QUOTED TEXT
* Start *
It is by some coy irony—and a ferocious performance—that Ann Dowd believably plays a tyrannical aunt on “The Handmaid’s Tale.” Ask co-star Elisabeth Moss, and you’ll hear that Dowd is “one of the absolute nicest, kindest, most generous and hilarious people you will ever meet.”
Recounting long days filming outdoors that were “either hot at the beginning of the season or freezing for most of it,” Moss tells Backstage by email that Dowd took on the role of mama hen, tending to everyone from stars to extras. She would go from the Taser-wielding Aunt Lydia when cameras were rolling to checking in on background talent between takes and telling them what great work they were doing. “You get the feeling if you ever needed anything, she would be there in a heartbeat with advice, comfort, or just to make you laugh,” Moss adds.
Hearing it from her collaborators makes her merciless turn on the Hulu series feel all the more like a paradox, but the first-time Emmy nominee’s double recognition for “Handmaid’s Tale” and “The Leftovers” this year are anything but.
* End *
[Spatial relationship rows]
* Start *
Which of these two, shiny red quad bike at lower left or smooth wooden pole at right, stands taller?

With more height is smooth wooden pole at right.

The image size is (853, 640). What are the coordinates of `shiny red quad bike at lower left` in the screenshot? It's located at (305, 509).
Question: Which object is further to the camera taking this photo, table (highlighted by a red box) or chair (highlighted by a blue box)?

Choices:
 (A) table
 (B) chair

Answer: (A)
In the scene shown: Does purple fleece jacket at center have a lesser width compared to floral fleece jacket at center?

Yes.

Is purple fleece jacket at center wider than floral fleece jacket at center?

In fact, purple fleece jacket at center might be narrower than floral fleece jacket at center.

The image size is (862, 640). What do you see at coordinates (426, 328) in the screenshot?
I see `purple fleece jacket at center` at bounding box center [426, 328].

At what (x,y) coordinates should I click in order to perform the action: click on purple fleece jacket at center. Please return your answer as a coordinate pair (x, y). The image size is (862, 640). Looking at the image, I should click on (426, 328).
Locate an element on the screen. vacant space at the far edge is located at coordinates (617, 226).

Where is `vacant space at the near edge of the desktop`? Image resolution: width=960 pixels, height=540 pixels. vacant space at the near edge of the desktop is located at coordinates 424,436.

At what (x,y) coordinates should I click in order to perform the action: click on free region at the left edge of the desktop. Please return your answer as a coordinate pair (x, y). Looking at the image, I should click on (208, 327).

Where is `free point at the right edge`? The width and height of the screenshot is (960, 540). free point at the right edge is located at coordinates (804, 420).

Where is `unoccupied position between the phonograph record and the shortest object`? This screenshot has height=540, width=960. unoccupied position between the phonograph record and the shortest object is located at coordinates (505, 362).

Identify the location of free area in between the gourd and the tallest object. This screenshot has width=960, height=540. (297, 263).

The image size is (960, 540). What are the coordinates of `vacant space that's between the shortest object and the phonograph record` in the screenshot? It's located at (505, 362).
* End *
DO THIS
In the piece on Ann Dowd, which passage opens with the words containing "Hearing it from" and closes with "are anything but."? Extract it word for word.

TASK OUTPUT
Hearing it from her collaborators makes her merciless turn on the Hulu series feel all the more like a paradox, but the first-time Emmy nominee’s double recognition for “Handmaid’s Tale” and “The Leftovers” this year are anything but.